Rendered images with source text
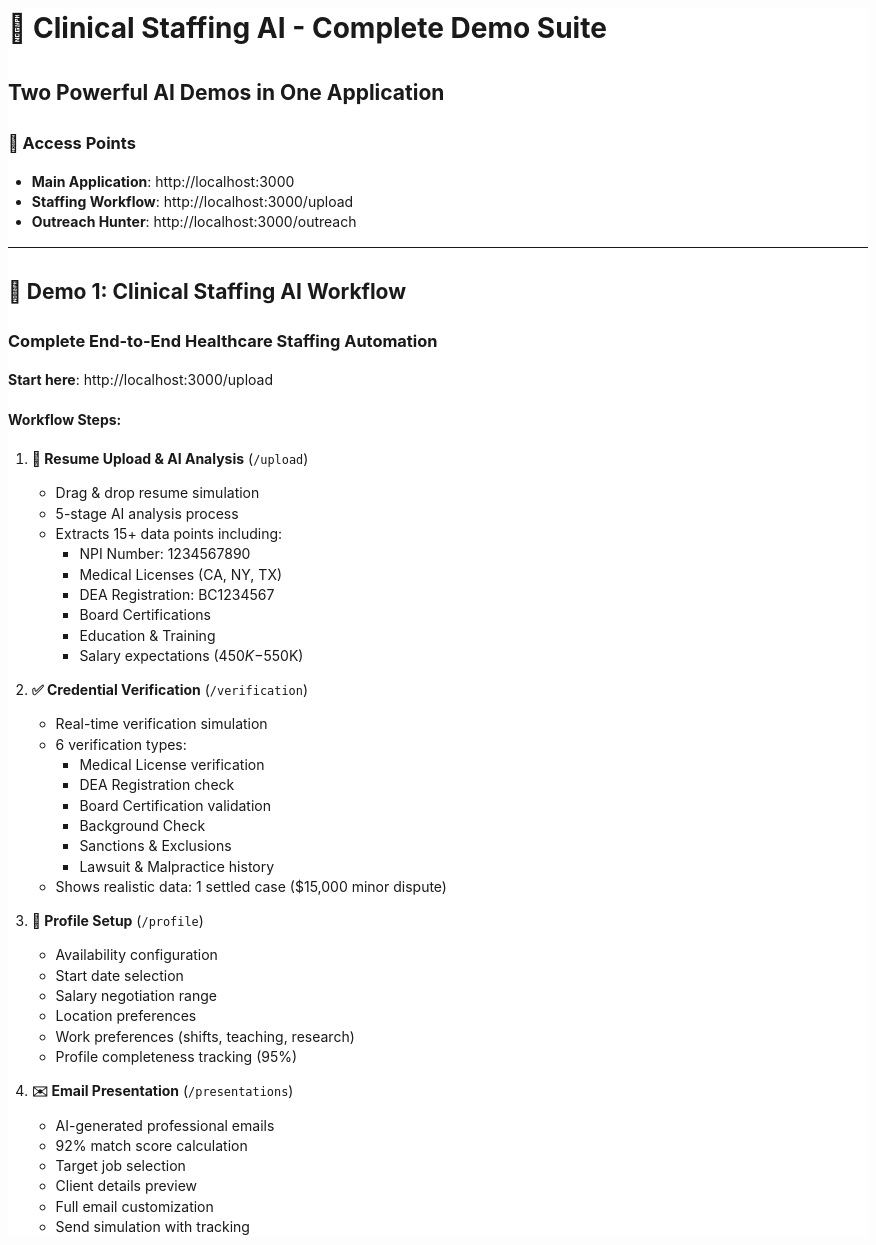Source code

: # 🚀 Clinical Staffing AI - Complete Demo Suite

## Two Powerful AI Demos in One Application

### 📍 Access Points
- **Main Application**: http://localhost:3000
- **Staffing Workflow**: http://localhost:3000/upload
- **Outreach Hunter**: http://localhost:3000/outreach

---

## 🏥 Demo 1: Clinical Staffing AI Workflow

### Complete End-to-End Healthcare Staffing Automation

**Start here**: http://localhost:3000/upload

#### Workflow Steps:

1. **📄 Resume Upload & AI Analysis** (`/upload`)
   - Drag & drop resume simulation
   - 5-stage AI analysis process
   - Extracts 15+ data points including:
     - NPI Number: 1234567890
     - Medical Licenses (CA, NY, TX)
     - DEA Registration: BC1234567
     - Board Certifications
     - Education & Training
     - Salary expectations ($450K-$550K)

2. **✅ Credential Verification** (`/verification`)
   - Real-time verification simulation
   - 6 verification types:
     - Medical License verification
     - DEA Registration check
     - Board Certification validation
     - Background Check
     - Sanctions & Exclusions
     - Lawsuit & Malpractice history
   - Shows realistic data: 1 settled case ($15,000 minor dispute)

3. **👤 Profile Setup** (`/profile`)
   - Availability configuration
   - Start date selection
   - Salary negotiation range
   - Location preferences
   - Work preferences (shifts, teaching, research)
   - Profile completeness tracking (95%)

4. **✉️ Email Presentation** (`/presentations`)
   - AI-generated professional emails
   - 92% match score calculation
   - Target job selection
   - Client details preview
   - Full email customization
   - Send simulation with tracking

** Exercise aim **
Please convert the listing, from its start through the line containing "## 🏥 Demo 1: Clinical Staffing AI Workflow", both included, into a JSON list of strings with one string per line and no blank lines. Omit the pictures.

** Solution for this task **
[
  "Source code",
  ": # 🚀 Clinical Staffing AI - Complete Demo Suite",
  "## Two Powerful AI Demos in One Application",
  "### 📍 Access Points",
  "- **Main Application**: http://localhost:3000",
  "- **Staffing Workflow**: http://localhost:3000/upload",
  "- **Outreach Hunter**: http://localhost:3000/outreach",
  "---",
  "## 🏥 Demo 1: Clinical Staffing AI Workflow"
]